Schwerelosigkeit schadet Hefezellen nicht

Schweizer Forscher haben ein „Weltraumbier“ gebraut. Die Hefezellen kultivierten sie zuvor unter Schwerelosigkeit. Der ernste Hintergrund des Versuchs: Auf langen Raumflügen müssen Lebensmittel produziert werden. Und aus Hefe könnte man auch Brot herstellen.

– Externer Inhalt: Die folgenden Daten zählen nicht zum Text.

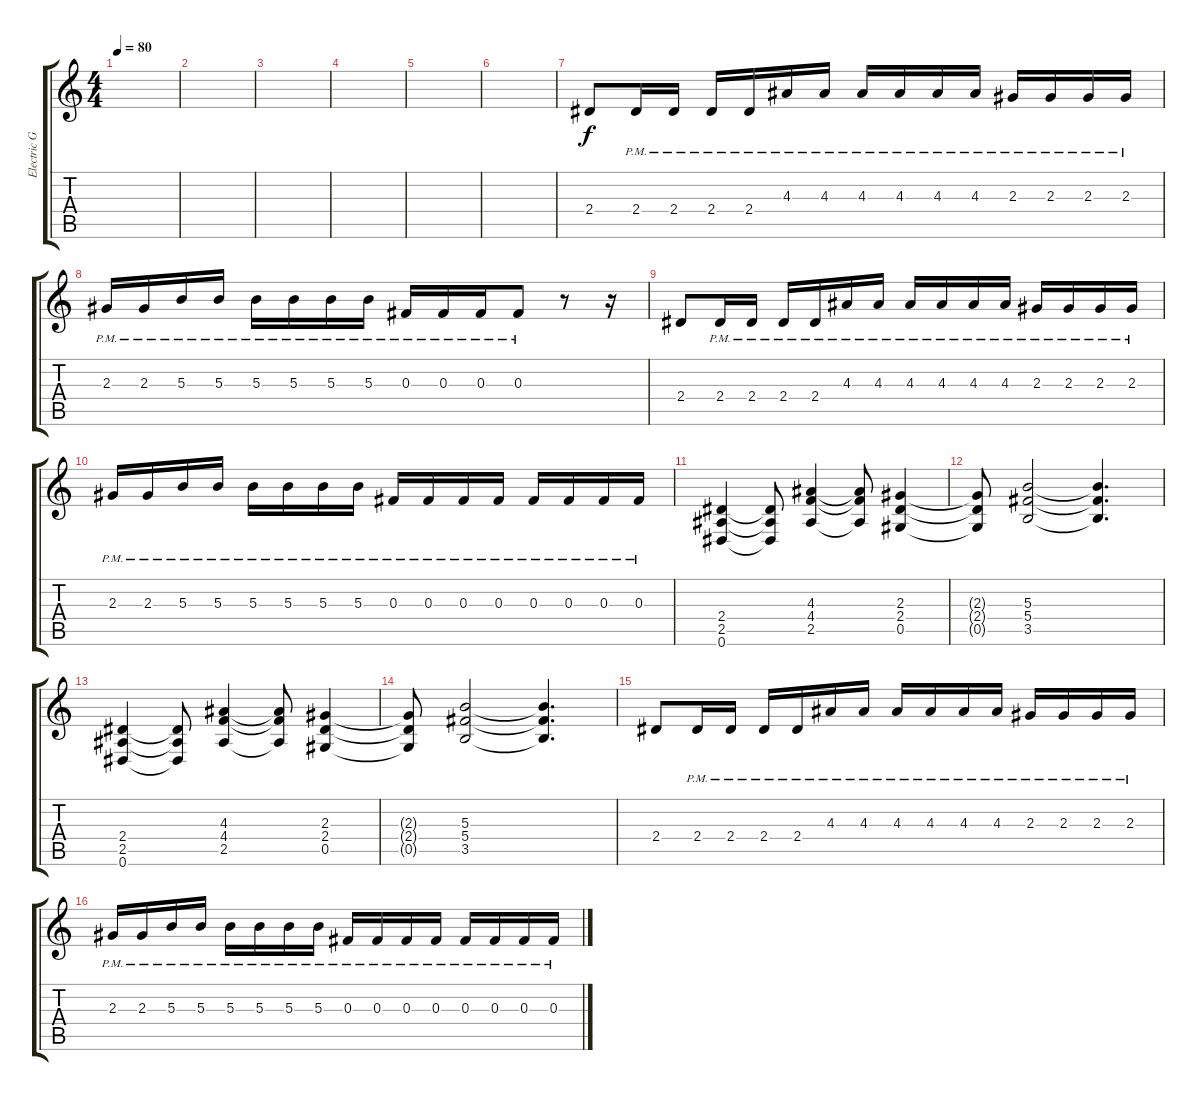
\track ("Electric Guitar" "Electric G") {instrument overdrivenguitar}
\staff {score tabs}
\tuning (Eb4 Bb3 Gb3 Db3 Ab2 Eb2) {hide}
\ts (4 4)
\tempo 80
\clef g2
\ks c
|
|
|
|
|
|
2.4.8 2.4{pm}.16 2.4{pm}.16 2.4{pm}.16 2.4{pm}.16 4.3{pm}.16 4.3{pm}.16 4.3{pm}.16 4.3{pm}.16 4.3{pm}.16 4.3{pm}.16 2.3{pm}.16 2.3{pm}.16 2.3{pm}.16 2.3{pm}.16 |
2.3{pm}.16 2.3{pm}.16 5.3{pm}.16 5.3{pm}.16 5.3{pm}.16 5.3{pm}.16 5.3{pm}.16 5.3{pm}.16 0.3{pm}.16 0.3{pm}.16 0.3{pm}.16 0.3{pm}.8 r.8 r.16 |
2.4.8 2.4{pm}.16 2.4{pm}.16 2.4{pm}.16 2.4{pm}.16 4.3{pm}.16 4.3{pm}.16 4.3{pm}.16 4.3{pm}.16 4.3{pm}.16 4.3{pm}.16 2.3{pm}.16 2.3{pm}.16 2.3{pm}.16 2.3{pm}.16 |
2.3{pm}.16 2.3{pm}.16 5.3{pm}.16 5.3{pm}.16 5.3{pm}.16 5.3{pm}.16 5.3{pm}.16 5.3{pm}.16 0.3{pm}.16 0.3{pm}.16 0.3{pm}.16 0.3{pm}.16 0.3{pm}.16 0.3{pm}.16 0.3{pm}.16 0.3{pm}.16 |
(2.4 2.5 0.6).4 (2.4{t} 2.5{t} 0.6{t}).8 (4.3 4.4 2.5).4 (4.3{t} 4.4{t} 2.5{t}).8 (2.3 2.4 0.5).4 |
(2.3{t} 2.4{t} 0.5{t}).8 (5.3 5.4 3.5).2 (5.3{t} 5.4{t} 3.5{t}).4{d} |
(2.4 2.5 0.6).4 (2.4{t} 2.5{t} 0.6{t}).8 (4.3 4.4 2.5).4 (4.3{t} 4.4{t} 2.5{t}).8 (2.3 2.4 0.5).4 |
(2.3{t} 2.4{t} 0.5{t}).8 (5.3 5.4 3.5).2 (5.3{t} 5.4{t} 3.5{t}).4{d} |
2.4.8 2.4{pm}.16 2.4{pm}.16 2.4{pm}.16 2.4{pm}.16 4.3{pm}.16 4.3{pm}.16 4.3{pm}.16 4.3{pm}.16 4.3{pm}.16 4.3{pm}.16 2.3{pm}.16 2.3{pm}.16 2.3{pm}.16 2.3{pm}.16 |
2.3{pm}.16 2.3{pm}.16 5.3{pm}.16 5.3{pm}.16 5.3{pm}.16 5.3{pm}.16 5.3{pm}.16 5.3{pm}.16 0.3{pm}.16 0.3{pm}.16 0.3{pm}.16 0.3{pm}.16 0.3{pm}.16 0.3{pm}.16 0.3{pm}.16 0.3{pm}.16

Das Team um Marcel Egli vom Kompetenzzentrum für biomedizinische Weltraumforschung und Technik der Hochschule Luzern untersuchen, wie sich lebende Hefezellen unter Schwerelosigkeit verhalten und auf zusätzlichen Stress wie beispielsweise hohe Temperaturen reagieren. Dabei geht es in erster Linie um grundlegende Erkenntnisse, wie lebende Zellen mit Stress umgehen, was auch für die Medizin interessant ist.

„Zero Gravity“-Hefe

Ein bisschen als „Abfall-Produkt“ dieser Forschung entstand die Idee, aus den in Schwerelosigkeit kultivierten Hefezellen ein Bier zu brauen. Man wollte wissen, ob sich die Hefezellen noch fürs Bierbrauen eignen, erklären die Forscher im Magazin der Hochschule.

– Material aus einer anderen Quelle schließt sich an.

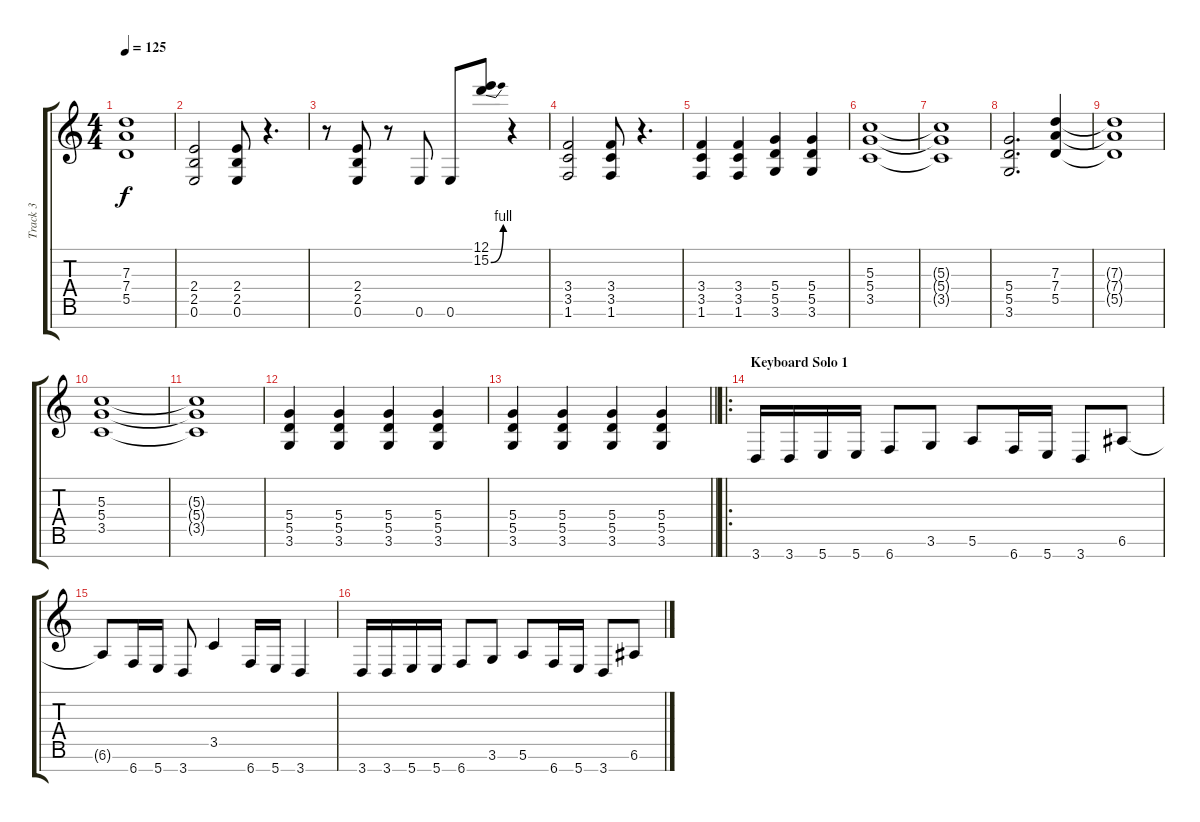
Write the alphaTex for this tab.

\track ("Track 3" "Track 3") {instrument distortionguitar}
\staff {score tabs}
\tuning (E4 B3 G3 D3 A2 E2 B1) {hide}
\ts (4 4)
\tempo 125
\clef g2
\ks c
(7.3{t} 7.4{t} 5.5{t}).1{dy f} |
(2.4 2.5 0.6).2 (2.4 2.5 0.6).8 r.4{d} |
r.8 (2.4 2.5 0.6).8 r.8 0.6.8 0.6.8 (12.1 15.2{be (bend 0 0 60 4)}).8 r.4 |
(3.4 3.5 1.6).2 (3.4 3.5 1.6).8 r.4{d} |
(3.4 3.5 1.6).4 (3.4 3.5 1.6).4 (5.4 5.5 3.6).4 (5.4 5.5 3.6).4 |
(5.3 5.4 3.5).1 |
(5.3{t} 5.4{t} 3.5{t}).1 |
(5.4 5.5 3.6).2{d} (7.3 7.4 5.5).4 |
(7.3{t} 7.4{t} 5.5{t}).1 |
(5.3 5.4 3.5).1 |
(5.3{t} 5.4{t} 3.5{t}).1 |
(5.4 5.5 3.6).4 (5.4 5.5 3.6).4 (5.4 5.5 3.6).4 (5.4 5.5 3.6).4 |
\barLineRight lightlight
(5.4 5.5 3.6).4 (5.4 5.5 3.6).4 (5.4 5.5 3.6).4 (5.4 5.5 3.6).4 |
\ro
\section ("" "Keyboard Solo 1")
3.7.16 3.7.16 5.7.16 5.7.16 6.7.8 3.6.8 5.6.8 6.7.16 5.7.16 3.7.8 6.6.8 |
6.6{t}.8 6.7.16 5.7.16 3.7.8 3.5.4 6.7.16 5.7.16 3.7.4 |
3.7.16 3.7.16 5.7.16 5.7.16 6.7.8 3.6.8 5.6.8 6.7.16 5.7.16 3.7.8 6.6.8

Wie sich herausstellte, ist die „Zero Gravity“-Hefe durchaus noch für Bier geeignet. „Fein und süffig“ nannte Egli das Bier bei der Degustation, nachdem die Brauerei Luzern AG im Auftrag der Forschenden die ersten Liter gebraut hatte. Der Produktionsprozess sei normal verlaufen, und die Hefe habe ihre Eigenschaften für die Lebensmittelproduktion grundsätzlich nicht verändert, erklärte Egli.

Kein Bier auf ISS

Die Produktion von Lebensmitteln in Schwerelosigkeit ist ein aktuelles Thema in der Raumfahrt. Lange Weltallmissionen wie ein bemannter Flug zum Mars oder gar eine Kolonie auf dem Roten Planeten werfen Fragen zur Versorgung der Besatzung auf. So gab es bereits Versuche, Gemüse im Weltall zu züchten. Auch Algen und Pilze werden als Astronautennahrung für den Selbstanbau diskutiert.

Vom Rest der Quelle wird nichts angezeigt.